* Written task:
What do the lines from the one containing "[175,180,193,190] H2 ->" through the end of the listing below say? Restate them word for word and give nothing else.

════════════════════

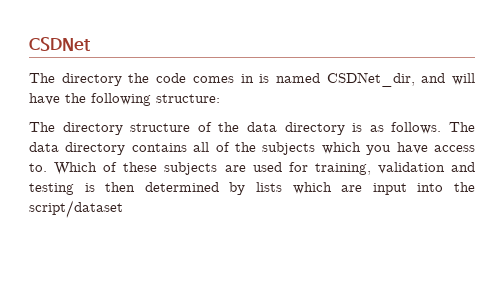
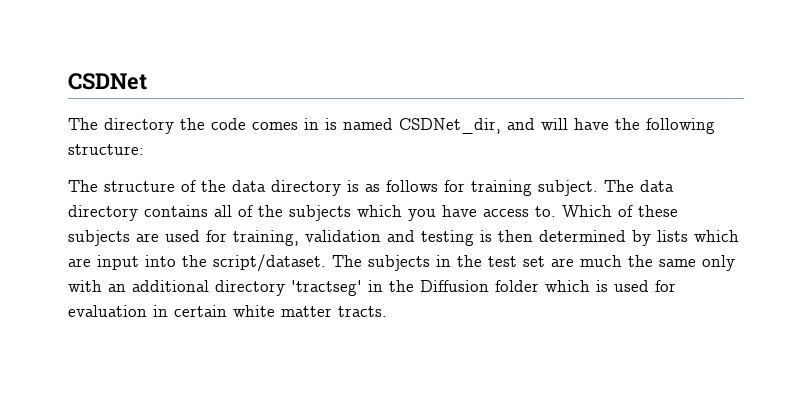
[62,122,123,135] directory -> (98, 186) none
[391,122,442,134] follows. -> [386,180,598,196] follows for training subject.
[29,200,123,218] script/dataset -> [213,254,735,272] [68,280,676,296] [68,305,387,317] script/dataset. The subjects in the test set are much the same only with an additional directory 'tractseg' in the Diffusion folder which is used for evaluation in certain white matter tracts.

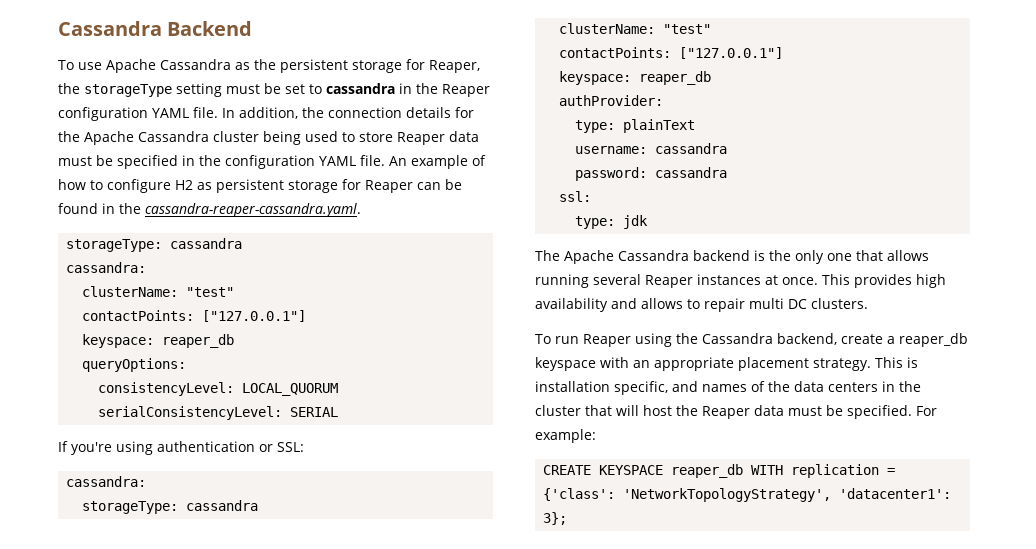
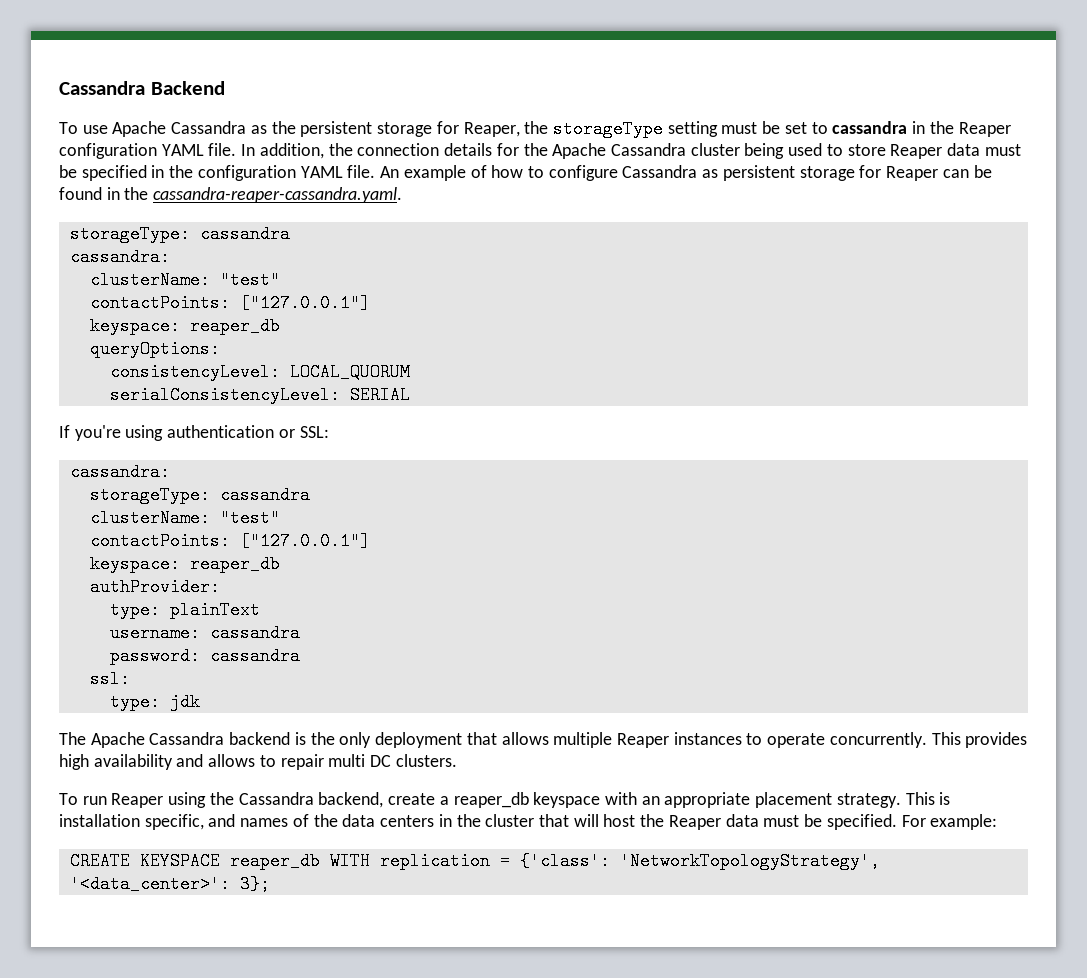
[175,180,193,190] H2 -> [622,165,698,178] Cassandra
[827,253,852,261] one -> [375,732,463,748] deployment
[535,274,818,288] running several Reaper instances at once. -> [553,732,927,748] multiple Reaper instances to operate concurrently.
[839,488,952,499] 'datacenter1': -> [69,875,230,893] '<data_center>':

════════════════════

* Solution to the problem:
[175,180,193,190] H2 -> [622,165,698,178] Cassandra
[827,253,852,261] one -> [375,732,463,748] deployment
[535,274,818,288] running several Reaper instances at once. -> [553,732,927,748] multiple Reaper instances to operate concurrently.
[839,488,952,499] 'datacenter1': -> [69,875,230,893] '<data_center>':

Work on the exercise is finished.